- **Try it**
From the records below, output exactly the lines starting at the line with "pinky pip: (221, 302)" and ending at the line with "middle dip: (99, 36)", both of them included, but no pictures.
---
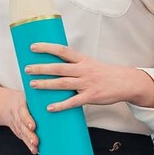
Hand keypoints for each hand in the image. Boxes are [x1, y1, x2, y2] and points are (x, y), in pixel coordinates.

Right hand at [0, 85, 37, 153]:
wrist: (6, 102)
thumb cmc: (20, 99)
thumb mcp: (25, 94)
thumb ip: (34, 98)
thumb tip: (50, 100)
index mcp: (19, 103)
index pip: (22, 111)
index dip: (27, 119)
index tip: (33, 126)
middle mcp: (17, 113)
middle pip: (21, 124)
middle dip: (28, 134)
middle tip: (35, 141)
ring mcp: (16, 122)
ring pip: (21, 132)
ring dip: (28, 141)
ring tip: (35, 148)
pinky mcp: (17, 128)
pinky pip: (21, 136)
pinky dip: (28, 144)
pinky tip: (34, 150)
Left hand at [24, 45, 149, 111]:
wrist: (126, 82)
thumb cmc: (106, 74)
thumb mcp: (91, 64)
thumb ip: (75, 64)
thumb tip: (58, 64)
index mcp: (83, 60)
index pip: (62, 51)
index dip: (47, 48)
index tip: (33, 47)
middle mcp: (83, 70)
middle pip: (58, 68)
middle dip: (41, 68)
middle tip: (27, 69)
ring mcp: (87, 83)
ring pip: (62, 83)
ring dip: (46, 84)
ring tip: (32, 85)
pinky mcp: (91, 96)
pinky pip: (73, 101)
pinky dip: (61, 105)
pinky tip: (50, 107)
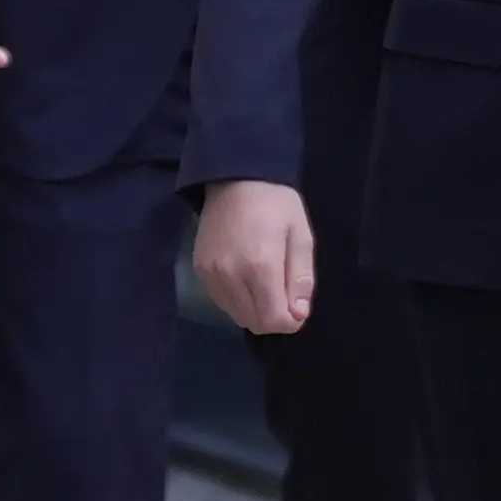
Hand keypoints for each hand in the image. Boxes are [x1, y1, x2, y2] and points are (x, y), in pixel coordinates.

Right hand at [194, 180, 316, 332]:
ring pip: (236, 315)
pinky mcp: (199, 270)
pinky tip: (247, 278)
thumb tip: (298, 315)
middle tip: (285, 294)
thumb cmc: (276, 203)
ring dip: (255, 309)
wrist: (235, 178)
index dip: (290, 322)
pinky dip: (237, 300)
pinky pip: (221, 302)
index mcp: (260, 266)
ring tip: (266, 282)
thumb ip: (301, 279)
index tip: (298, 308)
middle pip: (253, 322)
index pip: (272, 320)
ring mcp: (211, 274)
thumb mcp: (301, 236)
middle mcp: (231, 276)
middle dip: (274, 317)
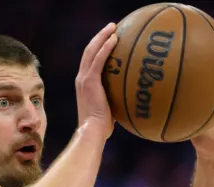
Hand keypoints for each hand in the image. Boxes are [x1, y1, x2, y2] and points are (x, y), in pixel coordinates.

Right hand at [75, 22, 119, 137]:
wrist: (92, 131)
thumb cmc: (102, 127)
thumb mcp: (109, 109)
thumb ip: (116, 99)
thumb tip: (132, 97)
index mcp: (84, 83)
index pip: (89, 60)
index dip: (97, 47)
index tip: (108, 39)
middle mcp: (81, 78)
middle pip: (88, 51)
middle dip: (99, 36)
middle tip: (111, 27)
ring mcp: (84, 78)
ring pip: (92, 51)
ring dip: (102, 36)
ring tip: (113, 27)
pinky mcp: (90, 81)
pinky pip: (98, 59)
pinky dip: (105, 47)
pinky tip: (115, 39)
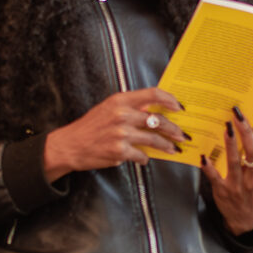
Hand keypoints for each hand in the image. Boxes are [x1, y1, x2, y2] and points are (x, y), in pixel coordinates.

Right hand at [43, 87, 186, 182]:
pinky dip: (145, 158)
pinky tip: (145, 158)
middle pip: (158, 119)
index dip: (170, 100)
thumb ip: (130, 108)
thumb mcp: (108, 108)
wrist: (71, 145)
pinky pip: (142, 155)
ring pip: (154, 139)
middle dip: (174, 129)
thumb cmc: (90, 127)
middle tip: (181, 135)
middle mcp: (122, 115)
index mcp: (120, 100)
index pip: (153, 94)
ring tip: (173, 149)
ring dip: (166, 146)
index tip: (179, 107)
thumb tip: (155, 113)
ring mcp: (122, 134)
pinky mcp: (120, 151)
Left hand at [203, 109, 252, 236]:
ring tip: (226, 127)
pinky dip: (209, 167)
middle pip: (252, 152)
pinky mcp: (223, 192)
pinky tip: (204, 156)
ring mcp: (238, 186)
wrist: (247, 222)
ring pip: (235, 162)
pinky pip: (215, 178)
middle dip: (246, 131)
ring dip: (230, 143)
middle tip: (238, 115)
---
- **Response below**
pinky pip: (221, 302)
index mcp: (260, 266)
ring tip: (266, 282)
thumb ip: (301, 279)
index tip: (298, 308)
middle pip: (253, 322)
index pip: (272, 320)
ring mcp: (211, 274)
thumb mcp: (301, 236)
middle mcp: (231, 276)
middle dip: (274, 317)
Hand keypoints for each hand in the image. Boxes are [x1, y1, x2, y2] and points are (x, y), in pixel coordinates.

Right hand at [75, 22, 119, 137]:
wrist: (92, 131)
thumb cmc: (102, 127)
thumb mcp: (109, 109)
thumb ip: (116, 99)
thumb tip: (132, 97)
index mcp: (84, 83)
index pip: (89, 60)
index dip: (97, 47)
index tip: (108, 39)
middle mcp: (81, 78)
middle pip: (88, 51)
middle dip: (99, 36)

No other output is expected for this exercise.